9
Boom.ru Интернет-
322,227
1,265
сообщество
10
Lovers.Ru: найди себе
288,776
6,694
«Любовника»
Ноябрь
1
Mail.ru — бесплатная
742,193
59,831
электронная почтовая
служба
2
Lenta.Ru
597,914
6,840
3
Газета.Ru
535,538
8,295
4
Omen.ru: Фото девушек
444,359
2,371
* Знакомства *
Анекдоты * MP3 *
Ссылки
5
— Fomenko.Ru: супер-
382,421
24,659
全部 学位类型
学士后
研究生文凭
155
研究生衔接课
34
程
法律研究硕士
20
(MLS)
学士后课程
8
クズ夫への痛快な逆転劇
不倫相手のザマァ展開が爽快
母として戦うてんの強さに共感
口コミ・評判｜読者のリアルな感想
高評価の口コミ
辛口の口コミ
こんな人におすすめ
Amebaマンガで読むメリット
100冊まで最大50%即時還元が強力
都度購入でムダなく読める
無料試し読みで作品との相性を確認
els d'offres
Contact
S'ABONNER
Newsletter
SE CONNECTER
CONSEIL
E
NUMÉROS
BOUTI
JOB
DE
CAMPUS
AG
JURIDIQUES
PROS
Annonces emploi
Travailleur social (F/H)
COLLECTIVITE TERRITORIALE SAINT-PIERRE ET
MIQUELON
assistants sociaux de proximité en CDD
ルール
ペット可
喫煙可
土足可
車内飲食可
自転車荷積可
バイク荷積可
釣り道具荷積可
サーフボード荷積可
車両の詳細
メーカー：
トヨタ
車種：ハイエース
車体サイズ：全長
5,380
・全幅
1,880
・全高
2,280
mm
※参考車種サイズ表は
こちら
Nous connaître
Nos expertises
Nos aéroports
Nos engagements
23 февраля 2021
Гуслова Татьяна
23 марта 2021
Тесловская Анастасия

=-=-=

▶ What you need to do
Write the records out again. Keep every line exactly as it is.

▶ Result of this exercise
9
Boom.ru Интернет-
322,227
1,265
сообщество
10
Lovers.Ru: найди себе
288,776
6,694
«Любовника»
Ноябрь
1
Mail.ru — бесплатная
742,193
59,831
электронная почтовая
служба
2
Lenta.Ru
597,914
6,840
3
Газета.Ru
535,538
8,295
4
Omen.ru: Фото девушек
444,359
2,371
* Знакомства *
Анекдоты * MP3 *
Ссылки
5
— Fomenko.Ru: супер-
382,421
24,659
全部 学位类型
学士后
研究生文凭
155
研究生衔接课
34
程
法律研究硕士
20
(MLS)
学士后课程
8
クズ夫への痛快な逆転劇
不倫相手のザマァ展開が爽快
母として戦うてんの強さに共感
口コミ・評判｜読者のリアルな感想
高評価の口コミ
辛口の口コミ
こんな人におすすめ
Amebaマンガで読むメリット
100冊まで最大50%即時還元が強力
都度購入でムダなく読める
無料試し読みで作品との相性を確認
els d'offres
Contact
S'ABONNER
Newsletter
SE CONNECTER
CONSEIL
E
NUMÉROS
BOUTI
JOB
DE
CAMPUS
AG
JURIDIQUES
PROS
Annonces emploi
Travailleur social (F/H)
COLLECTIVITE TERRITORIALE SAINT-PIERRE ET
MIQUELON
assistants sociaux de proximité en CDD
ルール
ペット可
喫煙可
土足可
車内飲食可
自転車荷積可
バイク荷積可
釣り道具荷積可
サーフボード荷積可
車両の詳細
メーカー：
トヨタ
車種：ハイエース
車体サイズ：全長
5,380
・全幅
1,880
・全高
2,280
mm
※参考車種サイズ表は
こちら
Nous connaître
Nos expertises
Nos aéroports
Nos engagements
23 февраля 2021
Гуслова Татьяна
23 марта 2021
Тесловская Анастасия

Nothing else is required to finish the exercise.